Wasch gently reminded Marks that the potential changes would be implemented next season so teams would have some time to change strategies, said those three executives on the call granted anonymity by The Athletic to share sensitive discussions.
Then Wasch asked NBA commissioner Adam Silver if he wanted to weigh in.
“I would just say, Sean,” Silver said, “you could assume for next season your only incentive will be to win games.”
The exchange with Silver toward Marks, and a few others between the NBA commissioner and the general managers being watched — and penalized — by the league for trying to lose to improve their draft status, especially with months left in the season, highlighted the tension between team executives trying to strategize rebuilds under the league’s current rules against a Silver administration concerned by the appearance that the integrity of the sport is being threatened by the practice.
There was a noticeable shift in Silver’s tone and demeanor on this particular issue, according to the three executives who spoke with The Athletic, with one of them saying, “He sounded more like Stern than Silver,” referencing Silver’s occasionally brazen predecessor David Stern, who was known for telling owners, general managers, players and reporters exactly what he thought, with choice words.
The sentiment was also expressed on the call that general managers must present long-term plans to their owners, and for bad teams those plans include tanking — so there is incentive for general managers to oversee lengthy rebuilds through tanking to get better draft picks for their own job security.
Silver told the executives on the call that the league had to change incentives “and mindsets,” so executives don’t have to implement tanking to save their jobs.
One GM of a team that had undergone a tank and came out the other side of it as one of the strongest teams in the league said the executives on the call needed to “support Adam on this.” Another said “we are all to blame,” citing both rules that needed to change and teams taking too much advantage of those rules.
“Let’s just say the message was sent,” one of the executives on the call said. “I am very happy Adam said what he said.”
Another executive on the call, from one of the league’s currently tanking teams, said, “There’s no doubt there is a heightened level of tension between front offices and the league.
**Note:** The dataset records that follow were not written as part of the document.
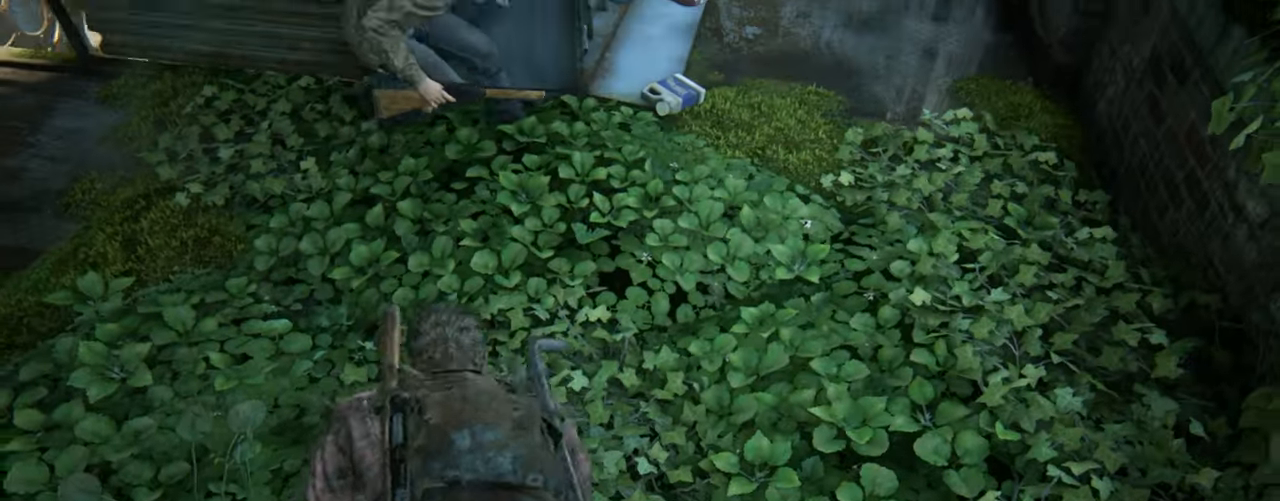
{"buttons": ["L2"], "left_stick": "up", "right_stick": "center", "events": []}
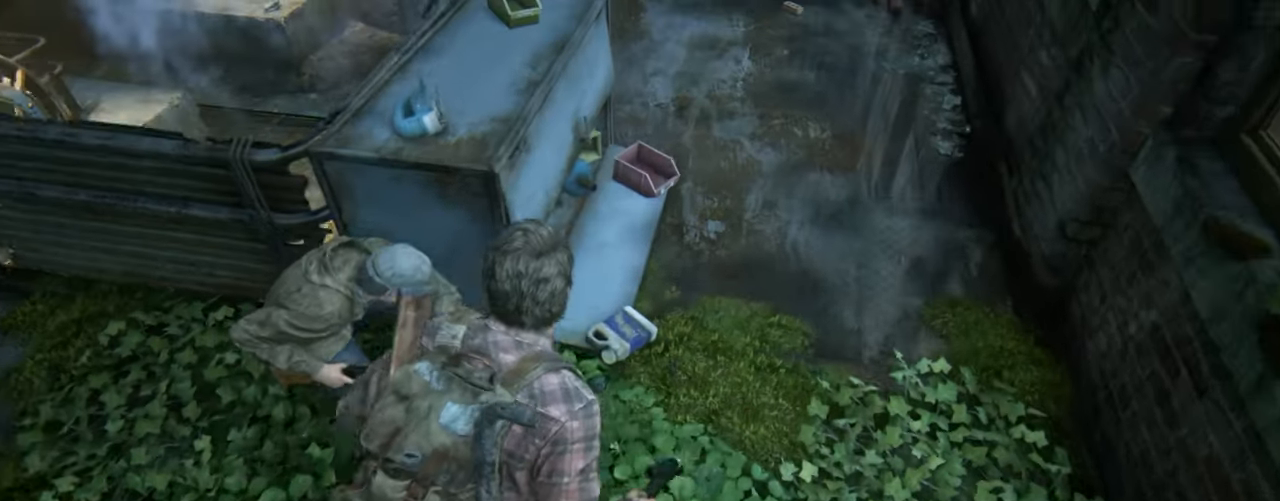
{"buttons": ["L2"], "left_stick": "up", "right_stick": "center", "events": []}
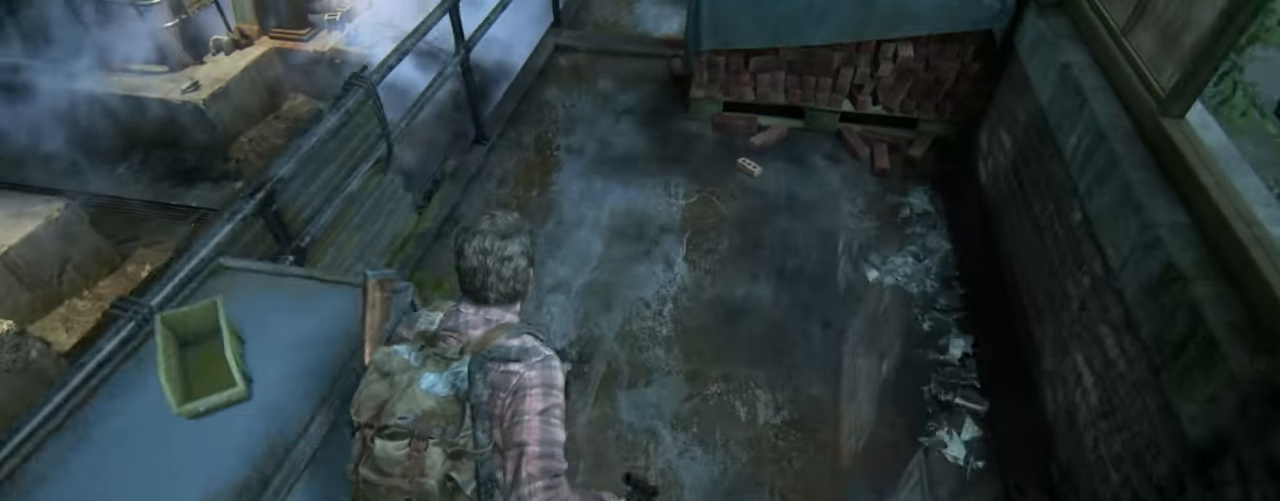
{"buttons": ["L2"], "left_stick": "up", "right_stick": "center", "events": []}
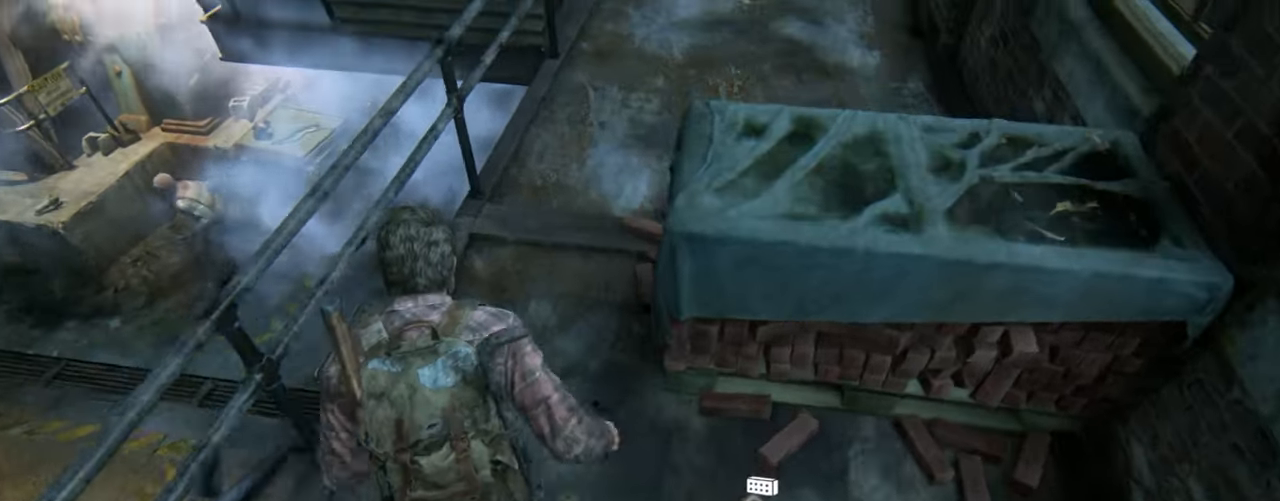
{"buttons": ["L2"], "left_stick": "up", "right_stick": "center", "events": []}
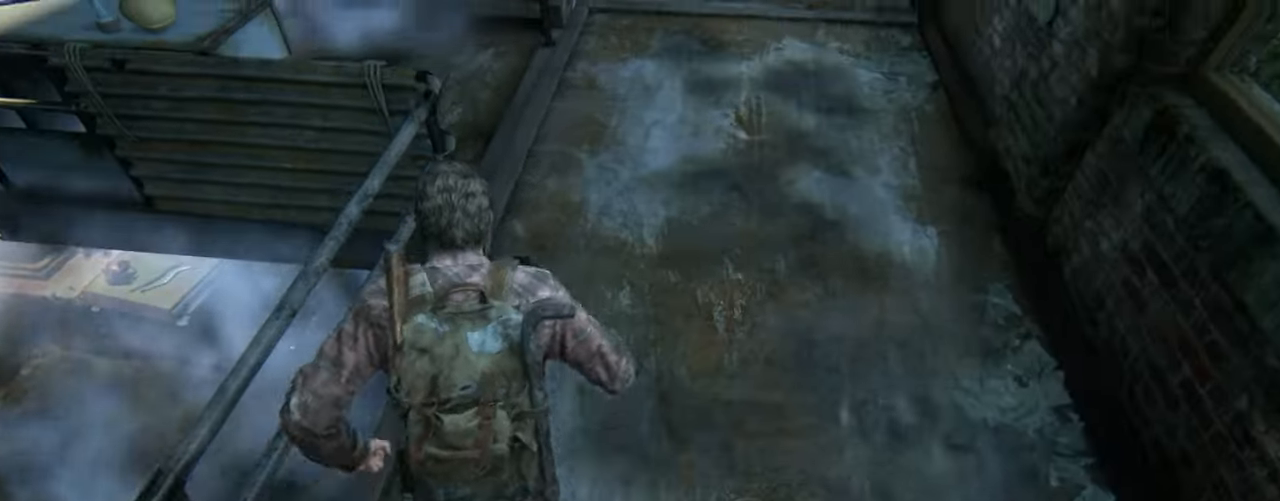
{"buttons": ["L2"], "left_stick": "up-left", "right_stick": "center", "events": [[333, "left_stick", "up-left"]]}
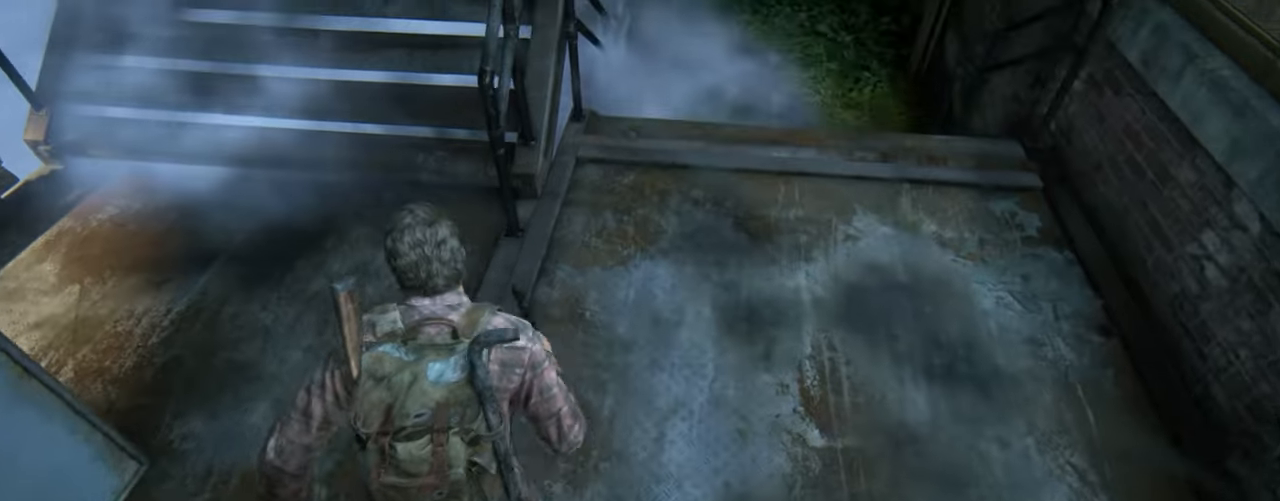
{"buttons": ["L2"], "left_stick": "up", "right_stick": "up", "events": [[133, "left_stick", "up"], [166, "right_stick", "up"]]}
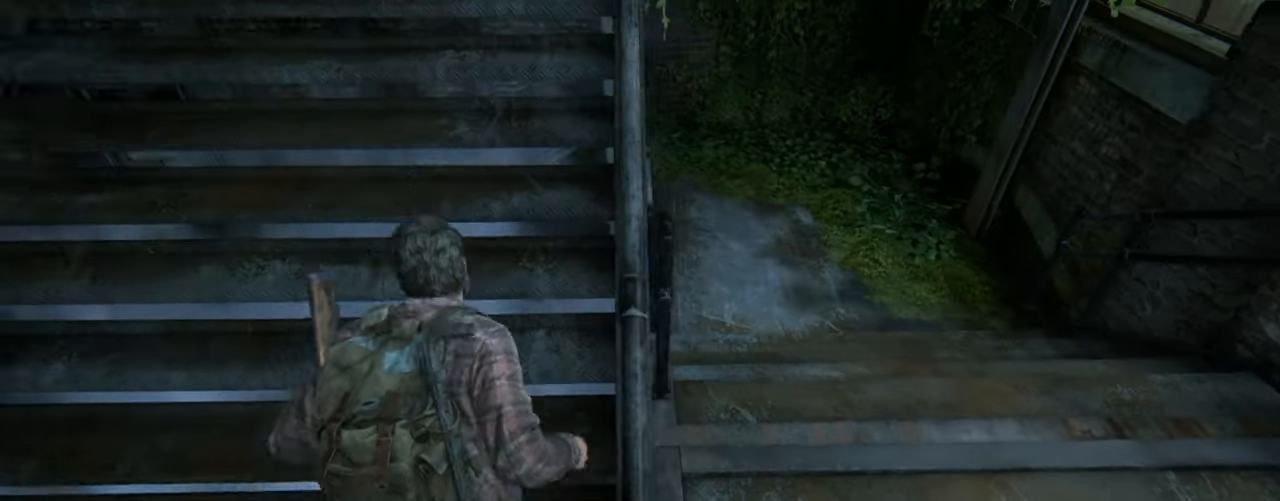
{"buttons": ["L2"], "left_stick": "up", "right_stick": "center", "events": [[383, "right_stick", "center"]]}
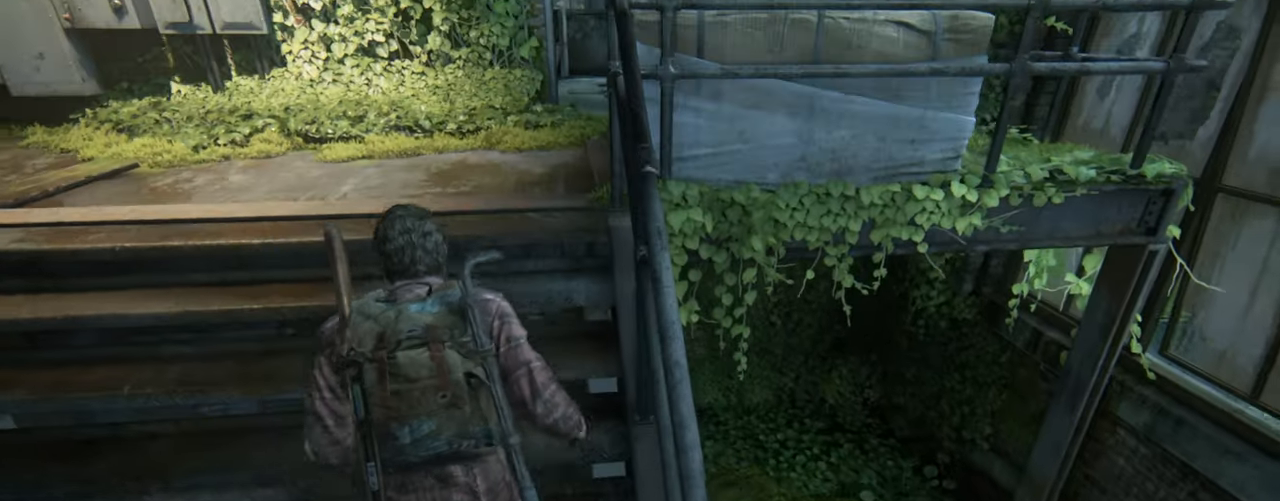
{"buttons": ["L2"], "left_stick": "up", "right_stick": "center", "events": [[100, "right_stick", "up"], [166, "right_stick", "center"]]}
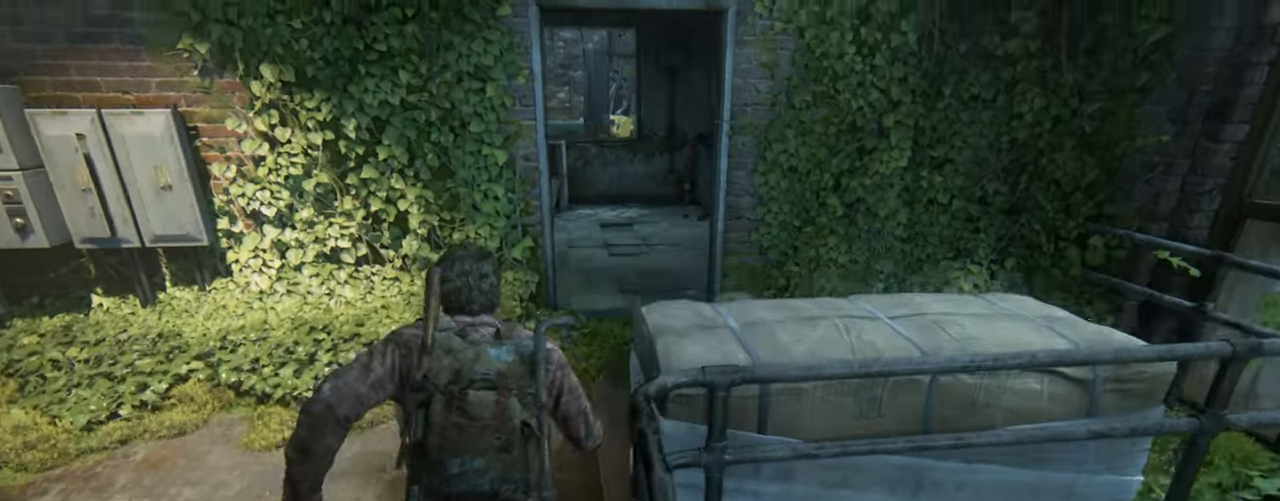
{"buttons": ["L2"], "left_stick": "up-right", "right_stick": "up-left", "events": [[266, "left_stick", "up-right"], [450, "right_stick", "up-left"]]}
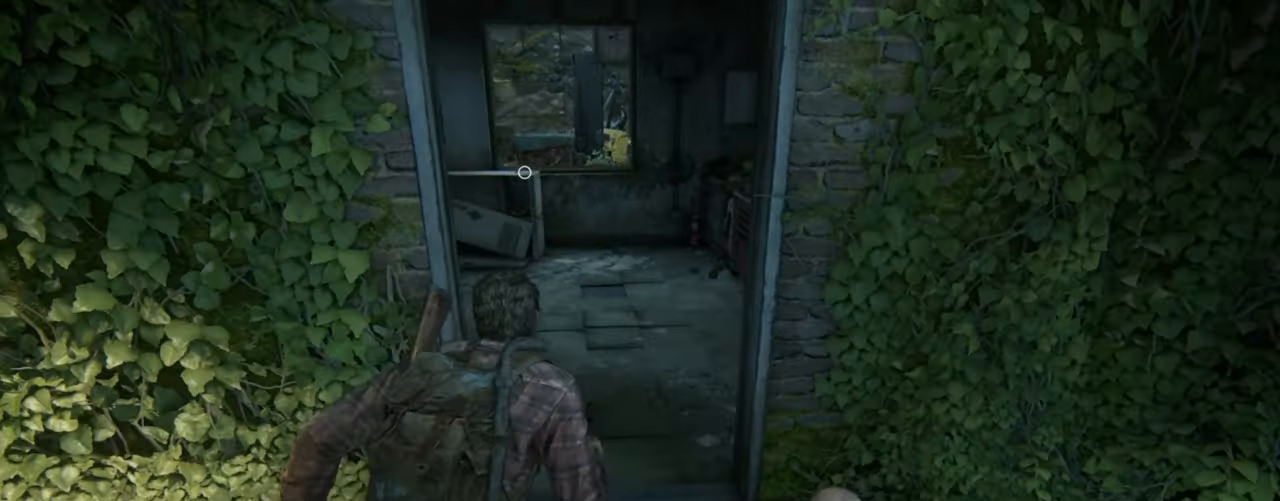
{"buttons": ["L2"], "left_stick": "up", "right_stick": "center", "events": [[33, "left_stick", "up"], [83, "right_stick", "center"]]}
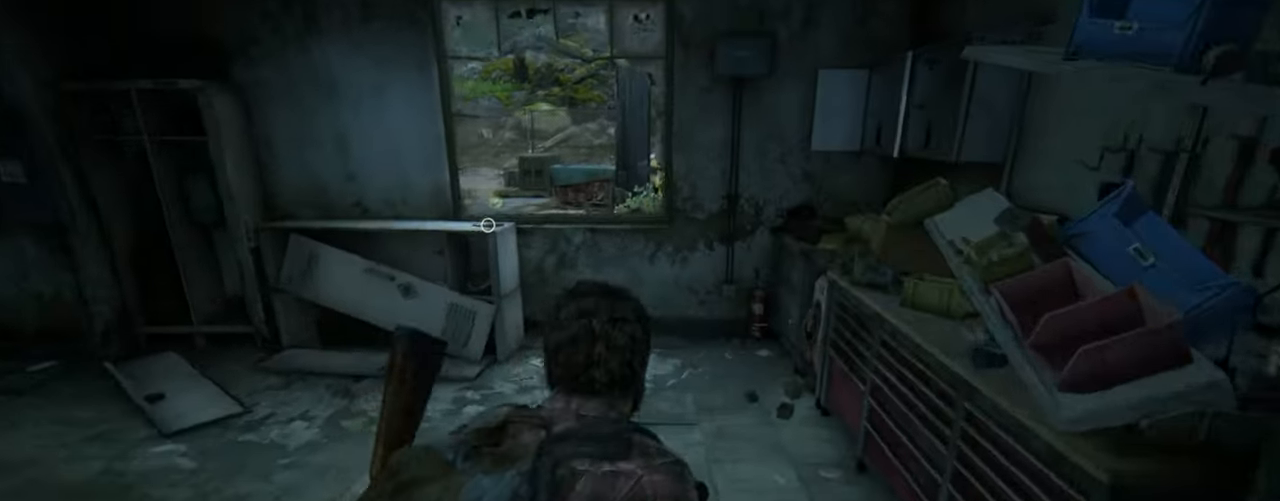
{"buttons": ["L2"], "left_stick": "up", "right_stick": "center", "events": []}
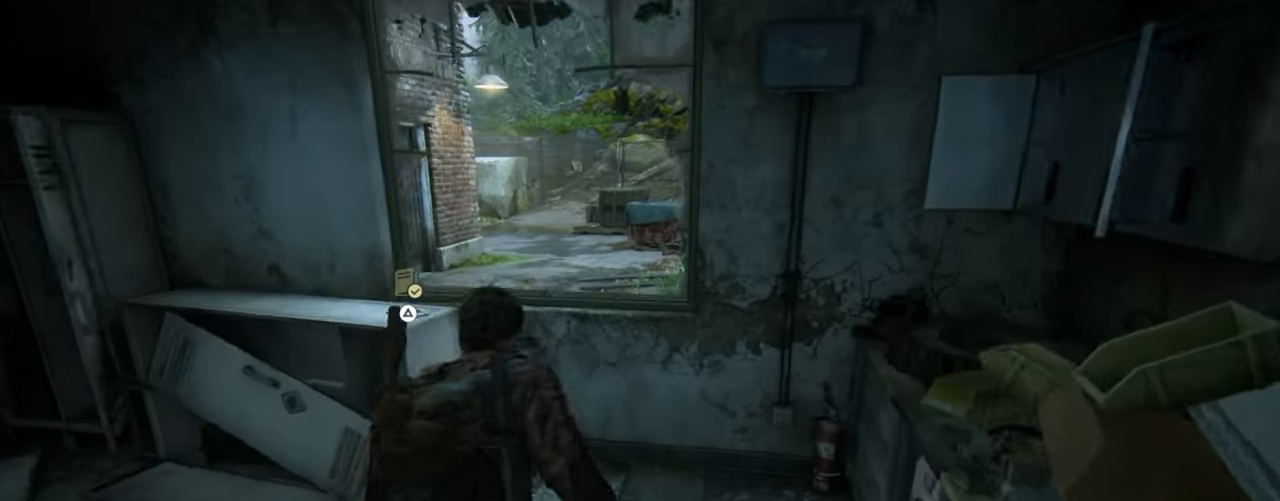
{"buttons": ["L2"], "left_stick": "up", "right_stick": "center", "events": [[33, "CROSS", "down"], [166, "CROSS", "up"]]}
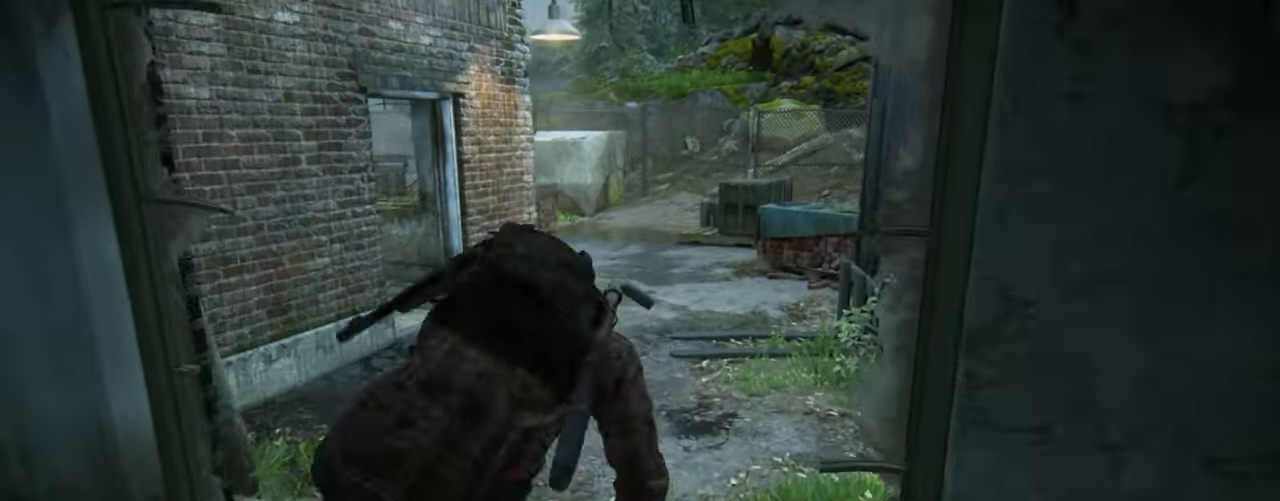
{"buttons": ["L2"], "left_stick": "up", "right_stick": "left", "events": [[266, "right_stick", "left"]]}
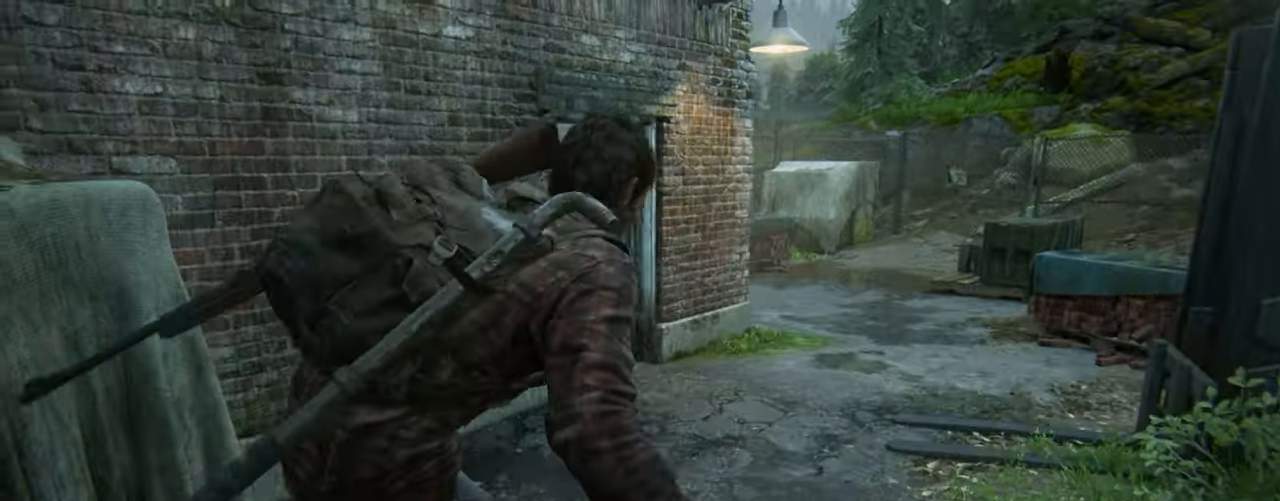
{"buttons": ["L2"], "left_stick": "up-right", "right_stick": "up-left", "events": [[16, "right_stick", "center"], [133, "left_stick", "up-right"], [300, "right_stick", "up-left"]]}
“Overwhelmingly, everyone realizes changes are coming and they need to come,” the executive continued. “It’s a matter of when and what and how. What changes you implement, do they last a year, five years, is this a quick band-aid? That’s not what we want.”
Any changes would have to be approved by the league’s board of governors (team owners, or their representatives to the board), and the next meeting is in March, Wasch added. But Wasch also said part of the goal of this particular meeting was to get input from the general managers as to which rule changes would actually get them to stop tanking, or to commit to playing their best players, night in and night out, regardless of record.